Shopping and Fucking
Directed by Scot Greenwell
Through Dec. 18 Shopping and Fucking is not for everyone. Just the title alone will turn off some people. Others who think themselves adventurous will instead be appalled and shocked by the play itself.
That's because it is a challenge - a massive one, even to those who think of themselves as "open-minded" and "progressive." So, if you want to live in an antiseptic universe, and you don't want your ideas about who makes up society rocked, don't go see this show.
If you are still reading, good. Let's see if you make it through the synopsis.

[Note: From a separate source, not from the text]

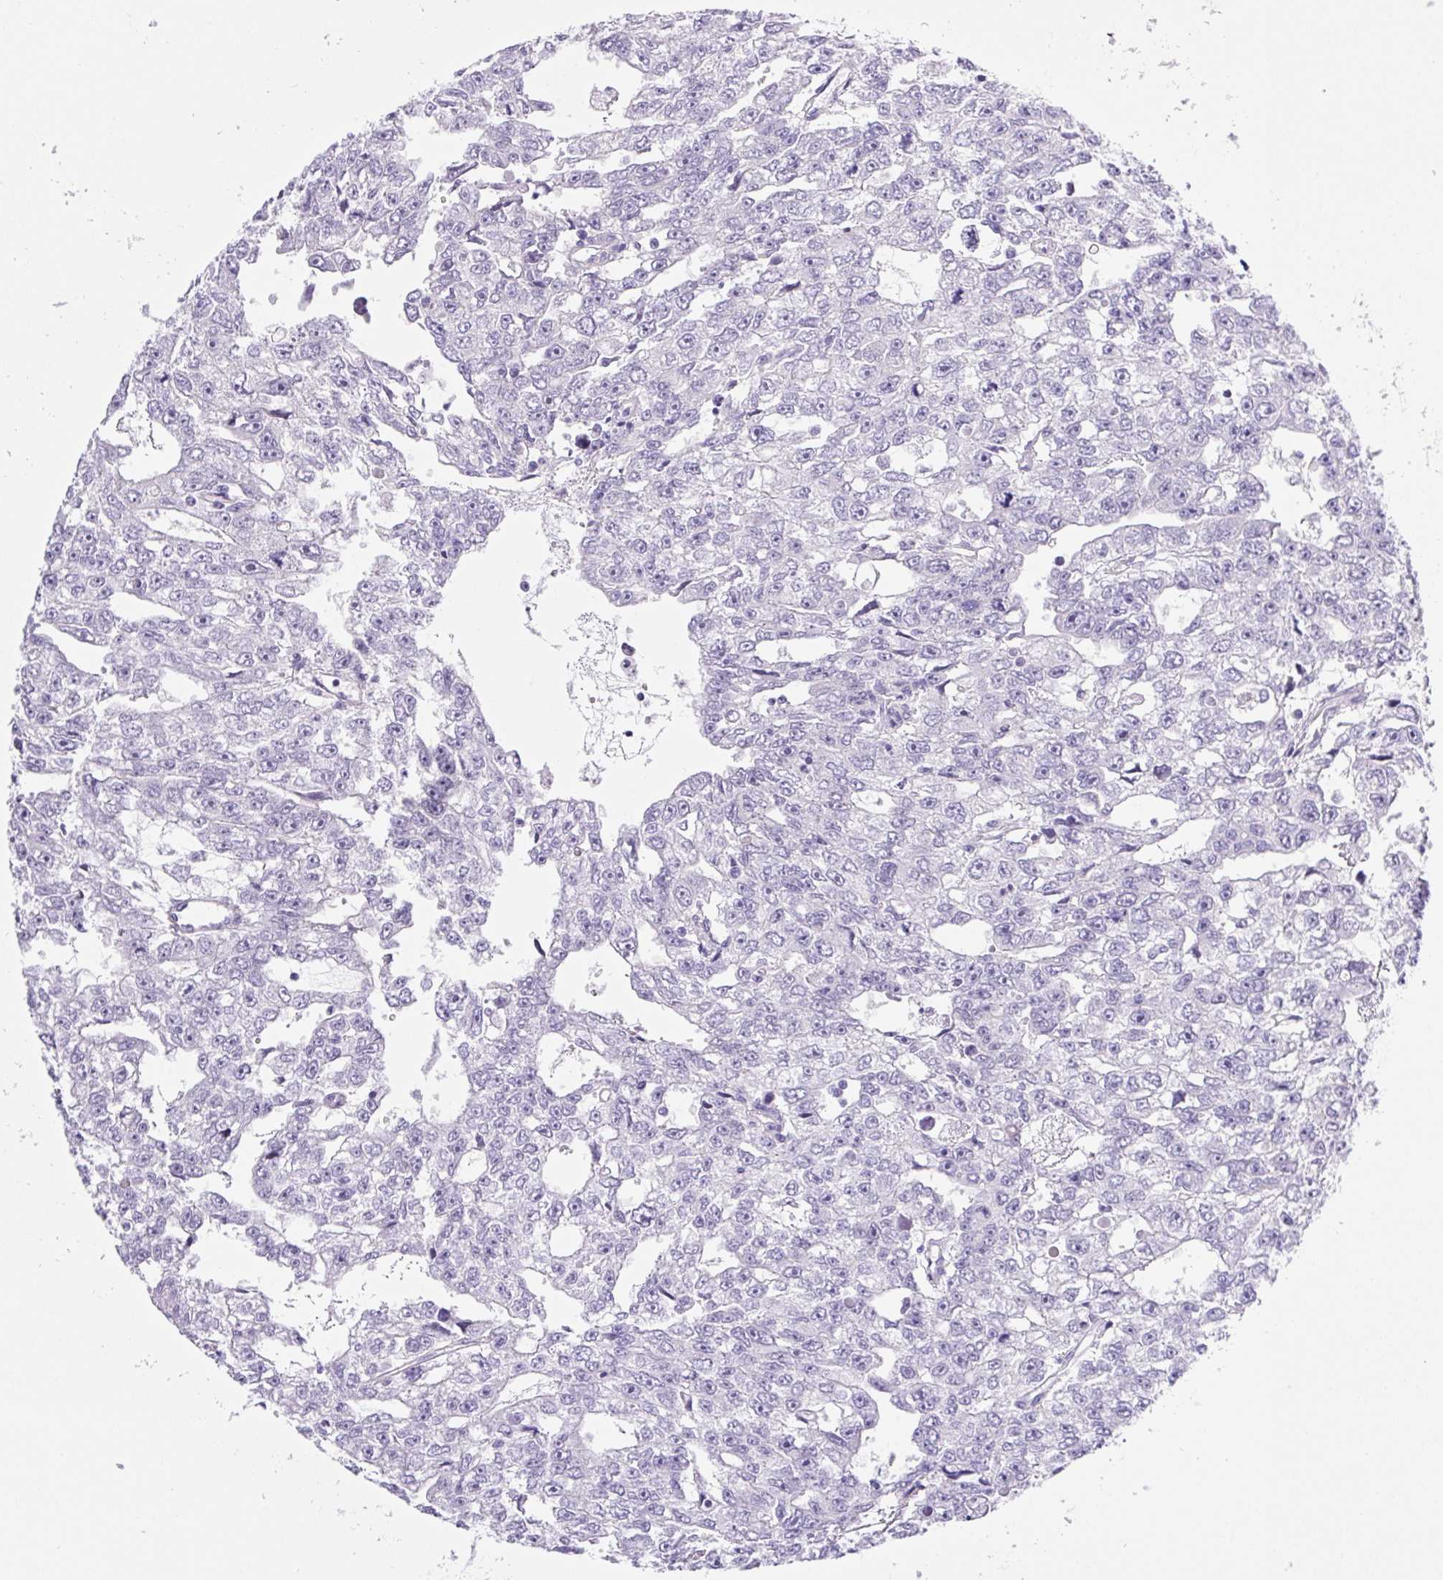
{"staining": {"intensity": "negative", "quantity": "none", "location": "none"}, "tissue": "testis cancer", "cell_type": "Tumor cells", "image_type": "cancer", "snomed": [{"axis": "morphology", "description": "Carcinoma, Embryonal, NOS"}, {"axis": "topography", "description": "Testis"}], "caption": "Tumor cells are negative for brown protein staining in testis cancer. (DAB IHC, high magnification).", "gene": "CAMK2B", "patient": {"sex": "male", "age": 20}}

The play is set in Manchester, England. Mark is the "owner" of a "slave" couple, Lulu and Robbie. (If you need definitions of the above terms, do a search on www.nuvo.net for BDSM.) Mark has been hitting the smack pretty hard, and decides to check himself into rehab. He up and leaves his slaves to fend for themselves. While it is noble that Mark wants to detox, Lulu and Robbie are incapable, as slaves, of taking care of themselves. In their attempts to find and hold down jobs, they bungle a drug sale, which leads them to the creation of a phone sex hotline to pay off the debt. Meanwhile, Mark is kicked out of rehab for licking a man's anus, and takes up with Gary, a very young man who is a prostitute. Mark quickly falls in love with Gary, but Gary wants a "master" - a role that Mark has given up as part of his drug rehabilitation. When Mark takes Gary home to meet Lulu and Robbie, a plan is concocted to get everyone what they want. Of course, nothing turns out the way they expected.
Like I said, Shopping and Fucking is not for everyone.

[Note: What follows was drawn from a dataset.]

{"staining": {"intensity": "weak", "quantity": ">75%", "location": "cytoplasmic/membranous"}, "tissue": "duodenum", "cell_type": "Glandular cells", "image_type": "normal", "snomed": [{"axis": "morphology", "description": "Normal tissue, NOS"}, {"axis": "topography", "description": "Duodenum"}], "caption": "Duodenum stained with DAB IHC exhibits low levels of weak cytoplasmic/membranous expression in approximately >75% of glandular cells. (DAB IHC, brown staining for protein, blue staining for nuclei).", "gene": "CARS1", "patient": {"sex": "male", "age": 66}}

But what makes it worth sitting through versus another clichéd Christmas show is that it makes you think. You may be disturbed by it, but Shopping and Fucking's merit lies in opening eyes to others' life choices and their predicaments. When I described this show to a friend of mine, he said that he is glad he's not a critic because he would not have wanted to go see this show. I am glad I am a critic because I had to see the show. Making one uncomfortable, eliciting emotion - these are signs of good art. "What makes this play so dangerous to closed minds is its unnerving knack of opening our eyes to the horrors of our daily lives," the Sunday Express (England) said of Shopping and Fucking.
So, if you are up for the challenge, this production won't disappoint. PEOPLES Playhouse, which presented Two Rooms in October, assembled a strong cast with Chris Saunders as Mark, Allisa Jordan as Lulu, Adam Avery Davis as Robbie, Nick Taylor as the Lion King-obsessed drug lord and Brian Glunt as Gary. Scot Greenwell directs. Both individually and combined, the cast delivers the dire straits of each character - exploring their humanity, their frailties, their humor and their desires. Technically, the show has no faults, and even the British accents remain pretty much intact.